**** Task material

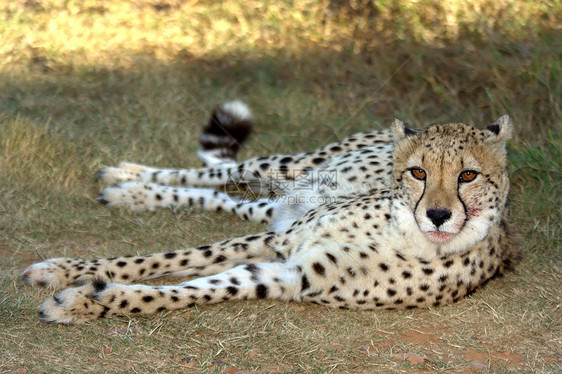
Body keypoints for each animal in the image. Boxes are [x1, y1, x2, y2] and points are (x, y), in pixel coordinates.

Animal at [23, 101, 520, 322]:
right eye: (419, 172)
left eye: (468, 176)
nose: (437, 214)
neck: (405, 234)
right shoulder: (281, 240)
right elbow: (164, 259)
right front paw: (64, 272)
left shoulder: (286, 274)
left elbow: (183, 289)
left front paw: (88, 300)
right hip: (294, 170)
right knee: (224, 172)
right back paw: (127, 177)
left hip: (283, 203)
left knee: (227, 198)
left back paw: (134, 191)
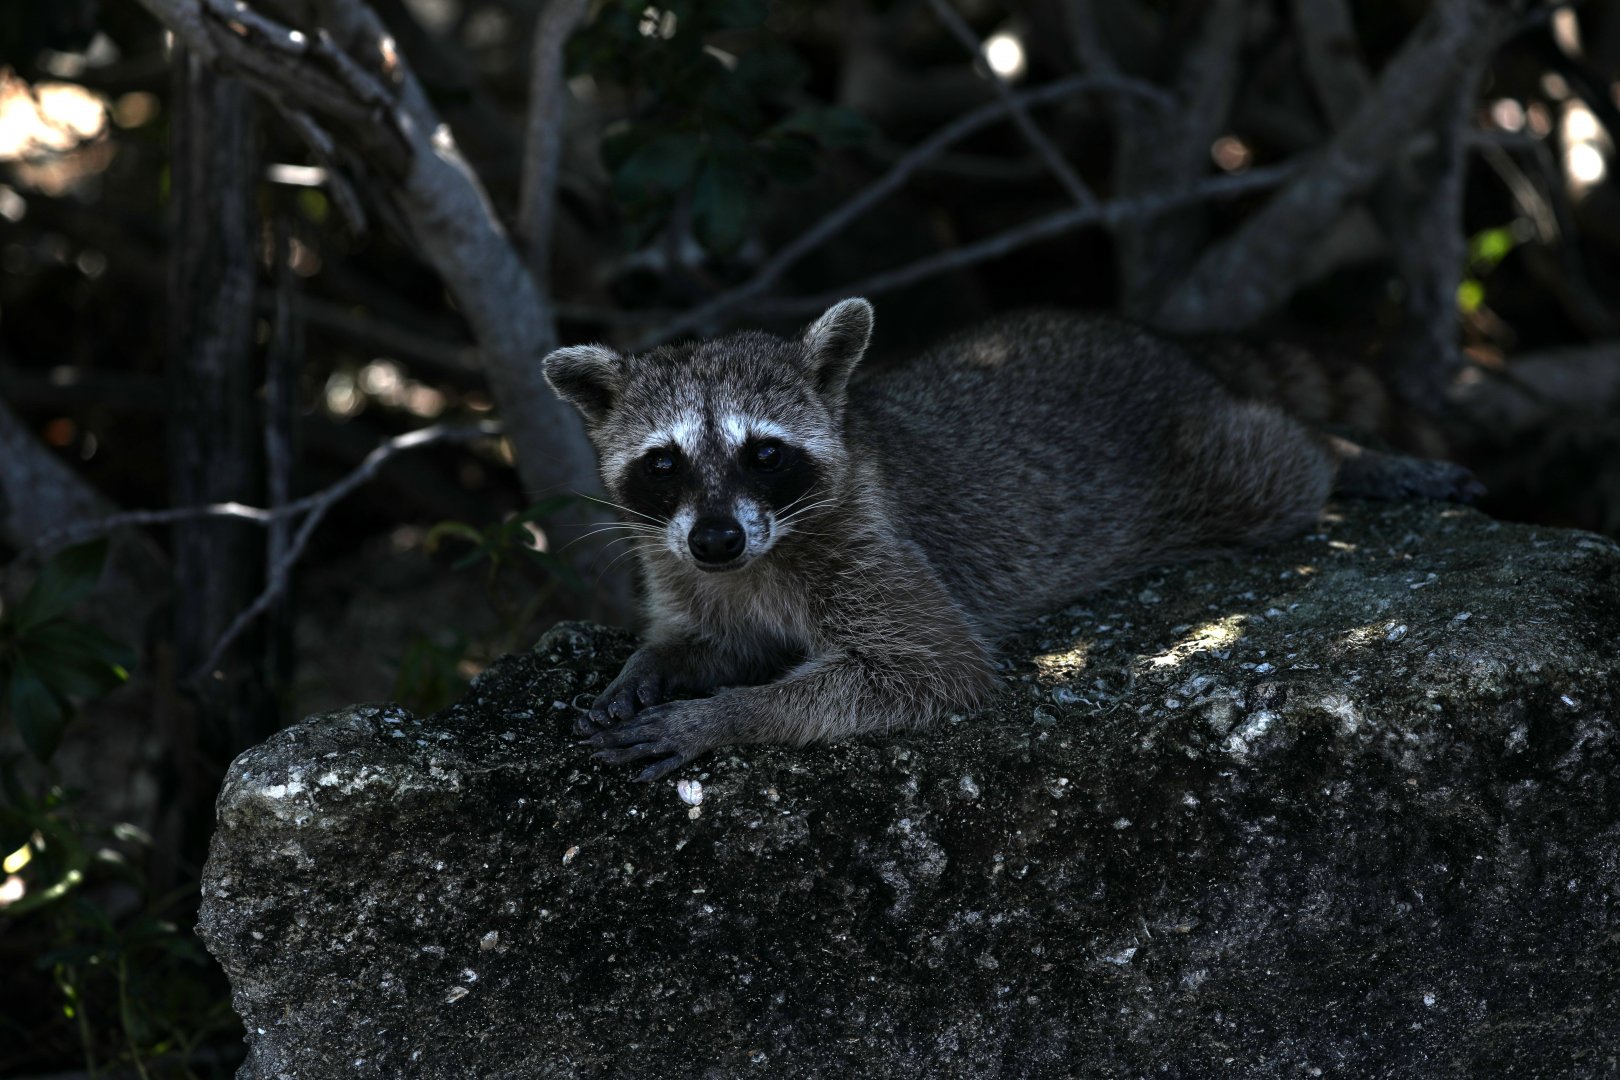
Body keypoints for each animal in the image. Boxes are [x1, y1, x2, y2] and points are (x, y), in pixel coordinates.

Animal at [543, 300, 1479, 780]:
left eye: (764, 454)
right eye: (663, 464)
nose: (715, 540)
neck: (759, 557)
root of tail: (1149, 341)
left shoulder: (872, 545)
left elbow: (926, 667)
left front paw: (726, 715)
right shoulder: (678, 563)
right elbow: (705, 636)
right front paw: (655, 667)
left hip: (1206, 466)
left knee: (1277, 459)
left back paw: (1343, 453)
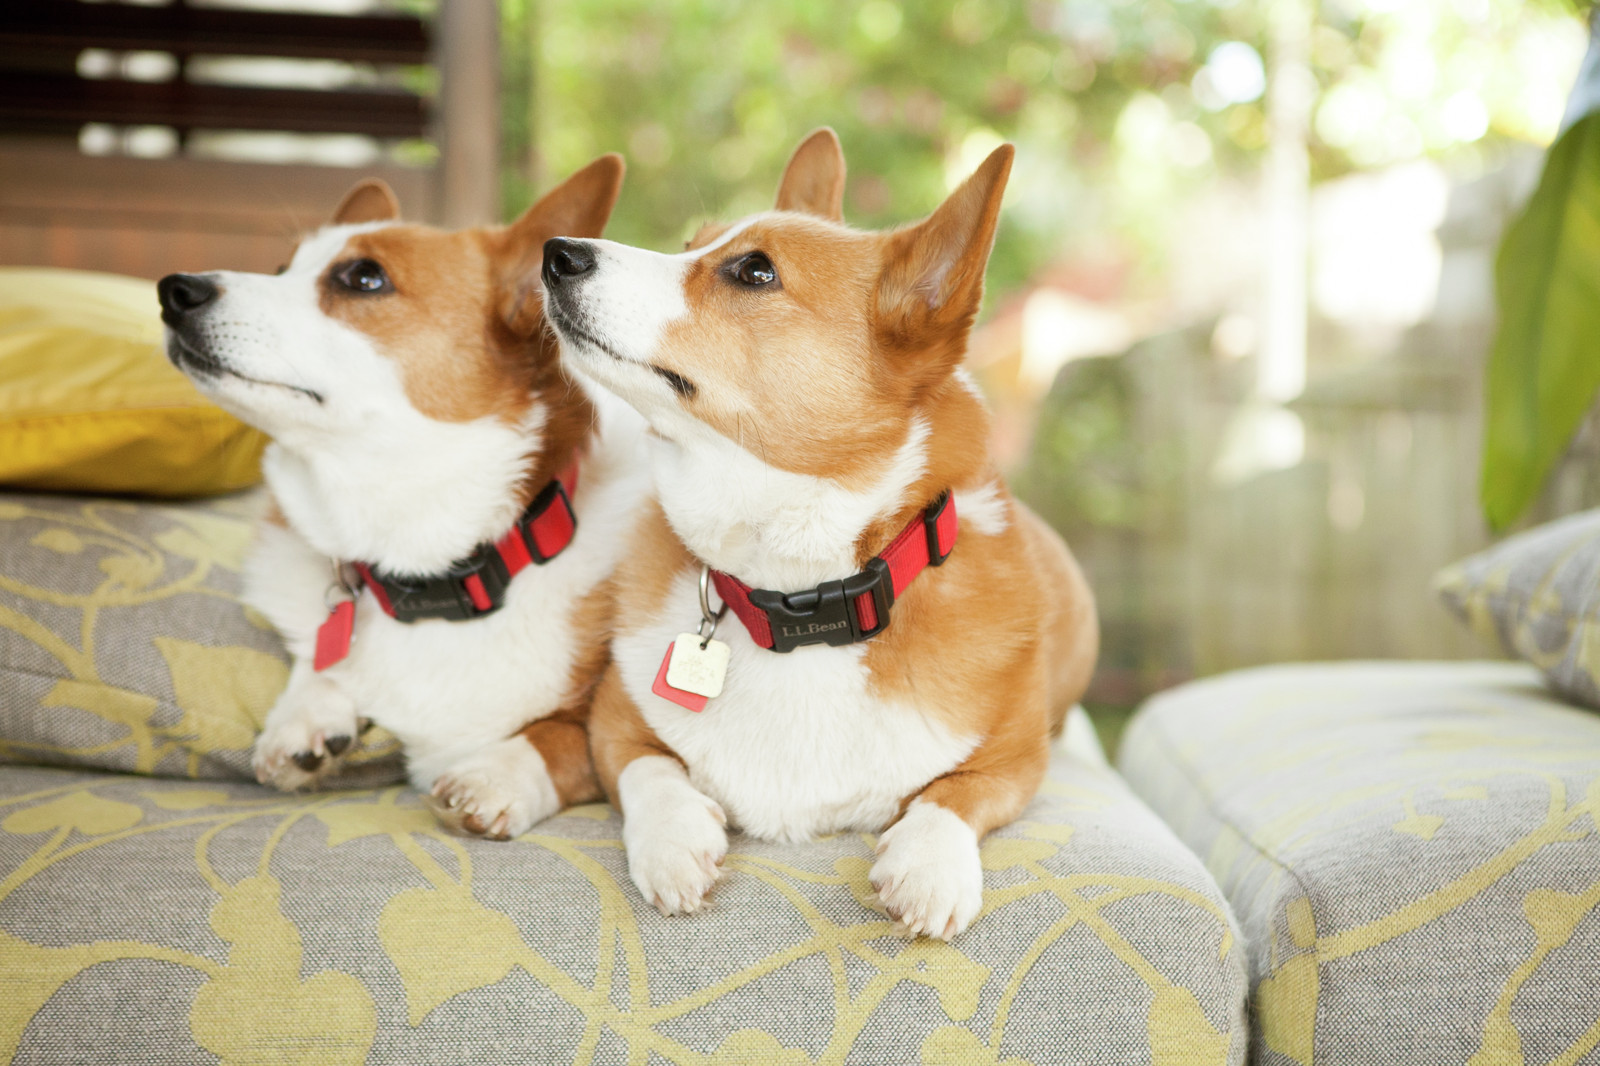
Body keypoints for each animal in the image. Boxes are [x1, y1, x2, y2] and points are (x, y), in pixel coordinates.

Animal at [158, 155, 652, 839]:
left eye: (364, 278)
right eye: (283, 269)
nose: (173, 291)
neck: (431, 574)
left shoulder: (613, 717)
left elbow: (563, 736)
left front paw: (493, 775)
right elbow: (320, 665)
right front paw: (304, 718)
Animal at [540, 129, 1098, 936]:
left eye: (754, 270)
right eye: (689, 245)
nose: (555, 253)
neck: (799, 595)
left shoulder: (1016, 758)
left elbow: (957, 793)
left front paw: (929, 866)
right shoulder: (615, 723)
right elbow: (651, 767)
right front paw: (676, 843)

********

Exercise details:
Going through the records above, count the lines that hold the string "shoulder" and give only the total.

Task result:
7